The move, using the so-called article 49:3 of the constitution, will ensure the bill raising the retirement age by two years to 64 is adopted after weeks of protests and fractious debate.
But it also shows President Emmanuel Macron and his government failed to garner enough of a majority in parliament.
Borne was greeted by boos as she arrived in the National Assembly, the lower house of parliament, to announce the special procedure on Thursday. The session was suspended for two minutes after left-wing lawmakers singing the national anthem prevented Borne from speaking. Some brandished placards reading "No to 64 years".
When the session resumed, Borne took the floor but her speech was largely drowned out by boos and chants from opposition members of parliament and shouts of "resignation," in a rare chaotic scene in the French parliament.

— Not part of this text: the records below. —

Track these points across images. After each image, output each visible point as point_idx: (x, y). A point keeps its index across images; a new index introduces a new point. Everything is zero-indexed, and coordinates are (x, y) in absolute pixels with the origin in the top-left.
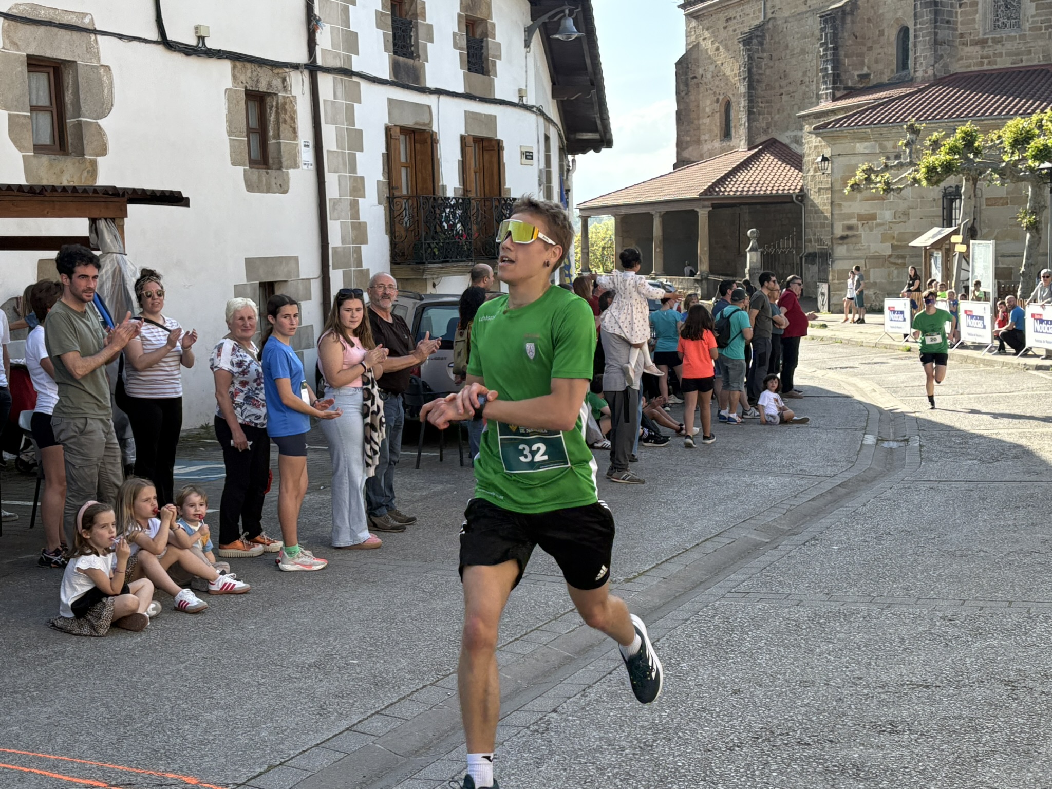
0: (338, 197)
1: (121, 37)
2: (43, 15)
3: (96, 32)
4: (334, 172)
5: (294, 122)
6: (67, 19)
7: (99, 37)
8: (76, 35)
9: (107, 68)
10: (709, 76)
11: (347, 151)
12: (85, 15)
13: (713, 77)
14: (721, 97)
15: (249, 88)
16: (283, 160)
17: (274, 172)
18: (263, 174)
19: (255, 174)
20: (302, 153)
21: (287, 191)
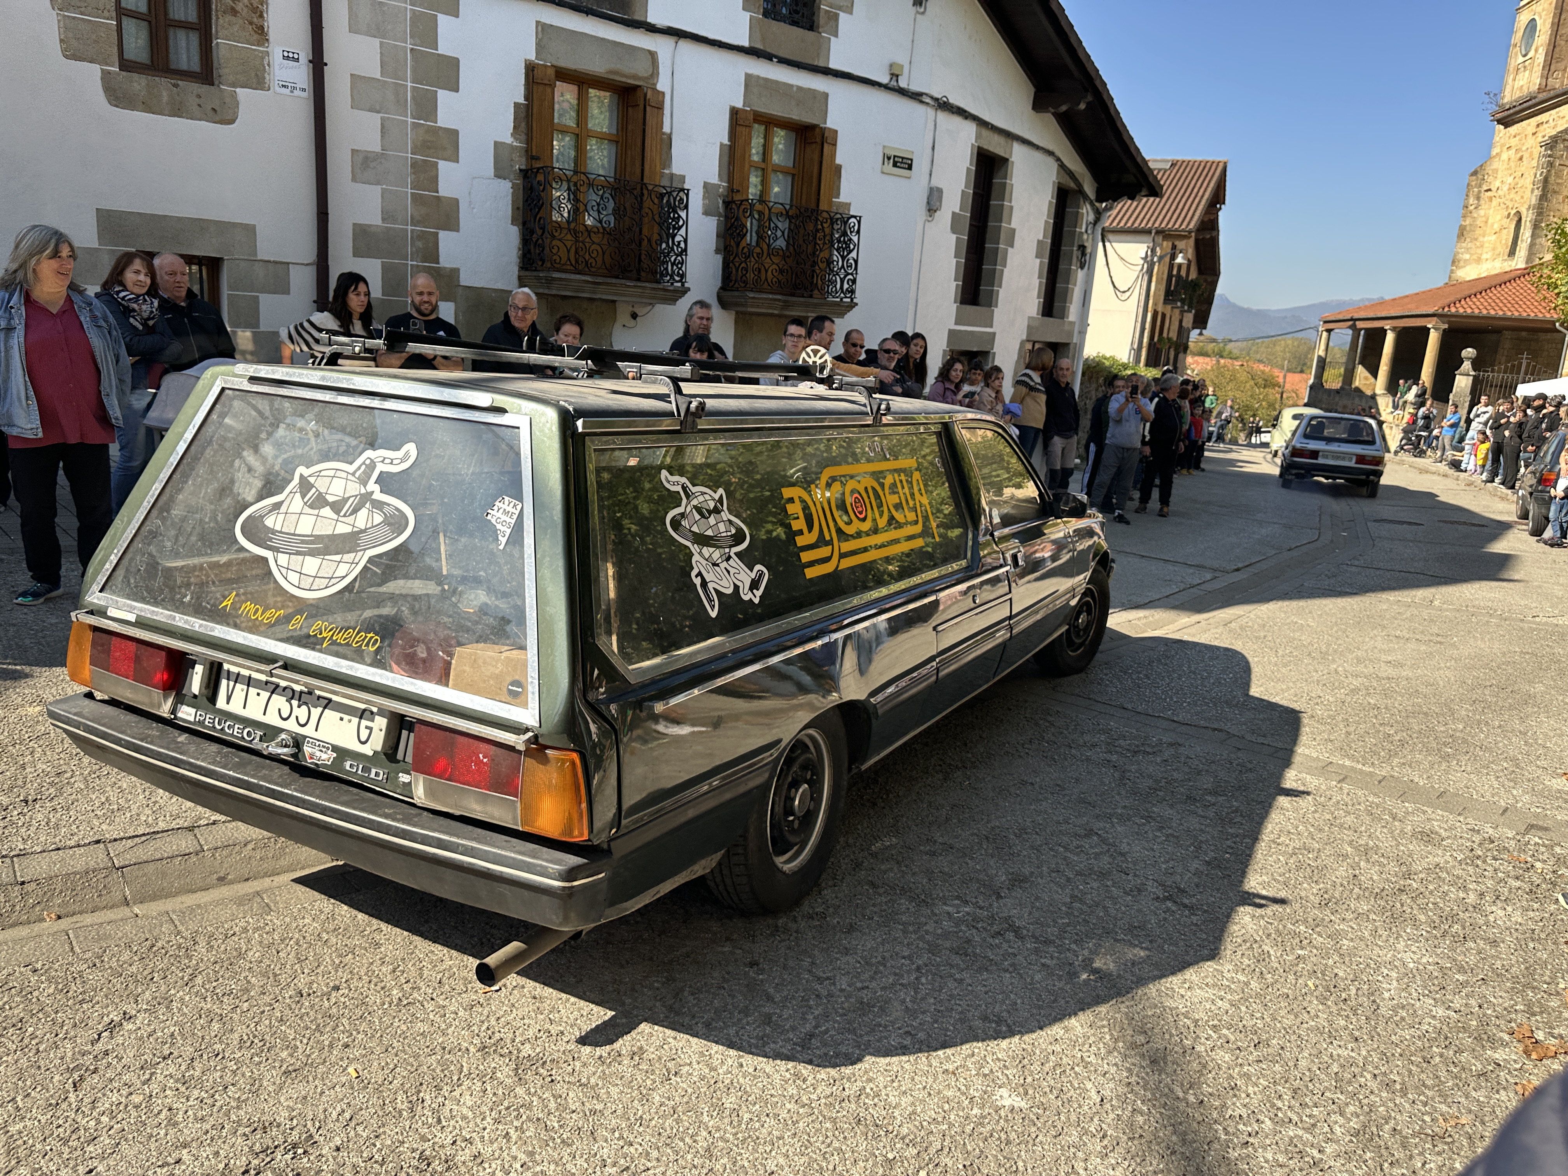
0: (378, 149)
4: (371, 110)
5: (261, 16)
10: (1505, 188)
11: (409, 84)
13: (1509, 189)
14: (1513, 212)
16: (223, 71)
17: (195, 87)
18: (164, 86)
19: (139, 83)
20: (277, 67)
21: (232, 122)
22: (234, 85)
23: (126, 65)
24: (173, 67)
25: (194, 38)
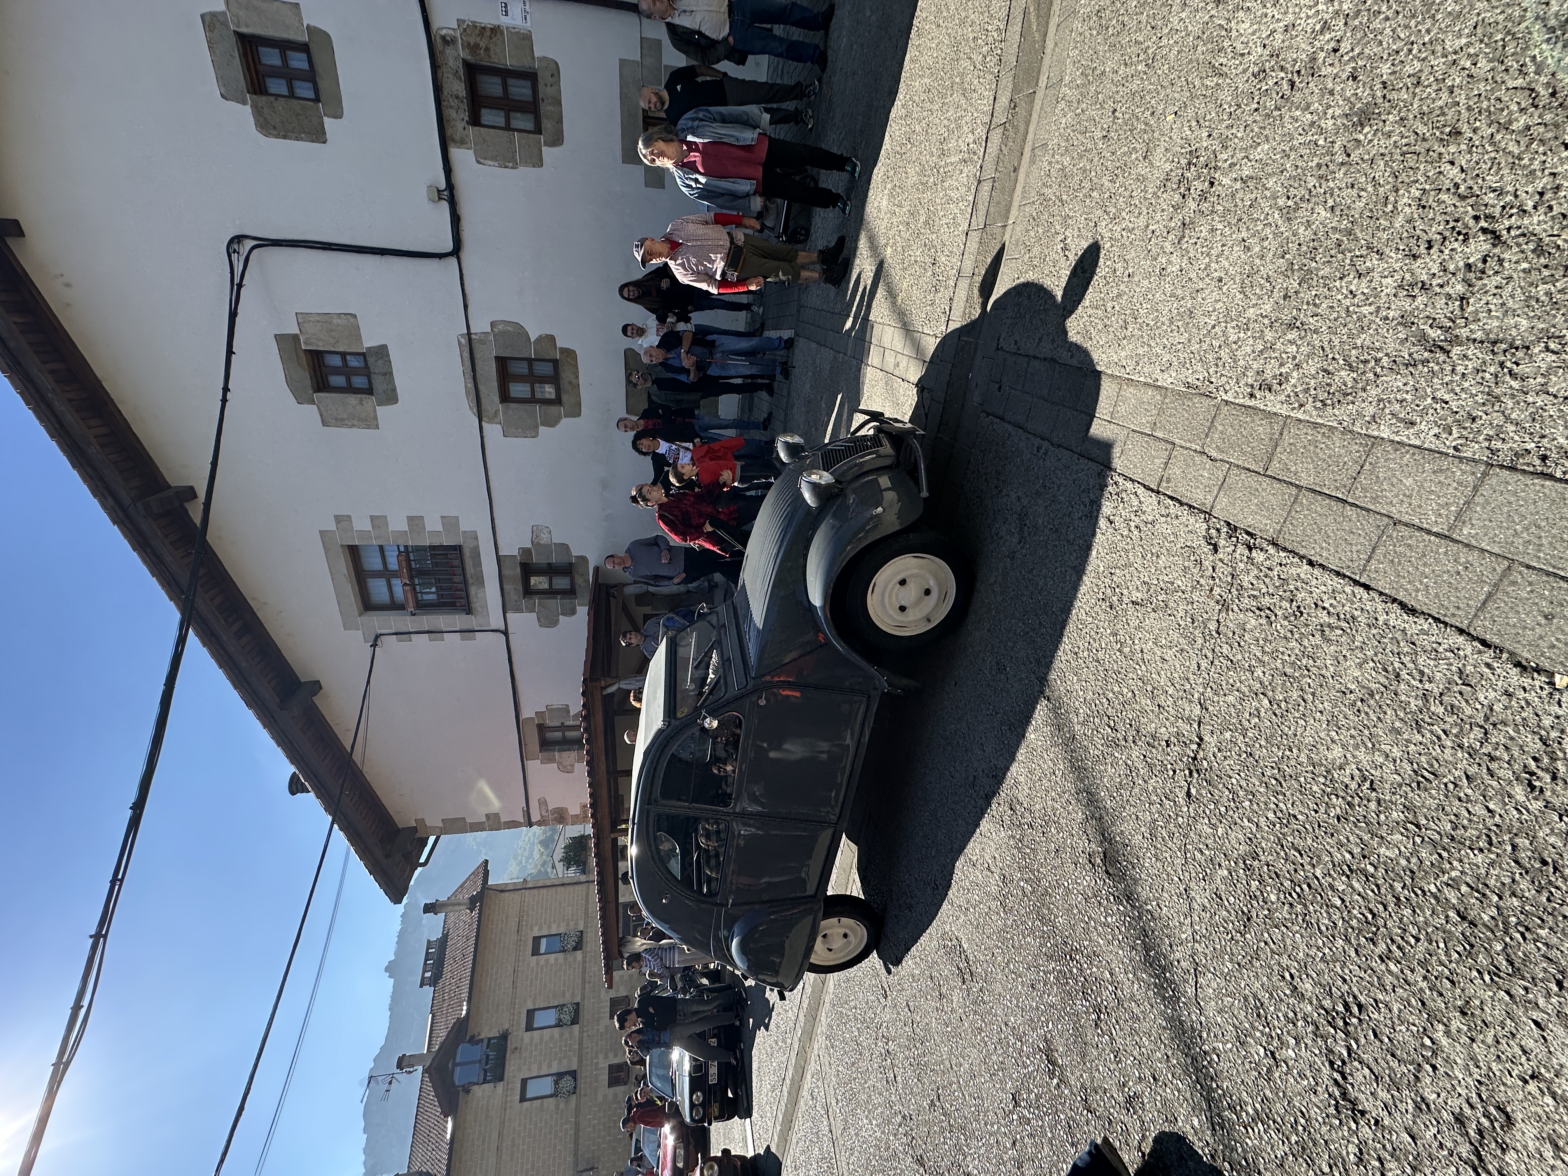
1: (466, 307)
2: (471, 385)
3: (469, 333)
5: (484, 28)
6: (468, 363)
7: (472, 331)
8: (477, 356)
9: (493, 324)
12: (460, 343)
15: (466, 118)
16: (527, 65)
17: (541, 86)
18: (546, 108)
19: (547, 124)
20: (514, 22)
21: (557, 64)
22: (533, 57)
23: (538, 131)
24: (531, 99)
25: (511, 81)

"We cannot gamble on the future of our pensions, this reform is necessary," Borne told lawmakers, to explain why she was using the 49:3 procedure.
Far-right leader Marine Le Pen said Borne should resign. "This last-minute resort to 49:3 is an extraordinary sign of weakness," she said, adding, speaking of Borne: "She must go."
The Senate, upper house, had given its green light to the bill in the morning, as expected, thanks to support from senators from the conservative Les Republicains (LR).
But the afternoon vote in the National Assembly would have been a different matter. There, LR lawmakers were split on the issue and the government, which needed their support, decided at the last minute to skip a vote.
Resorting to the measure is likely to further enrage unions, protesters and left-wing opposition parties that say the pension overhaul is unfair and unnecessary.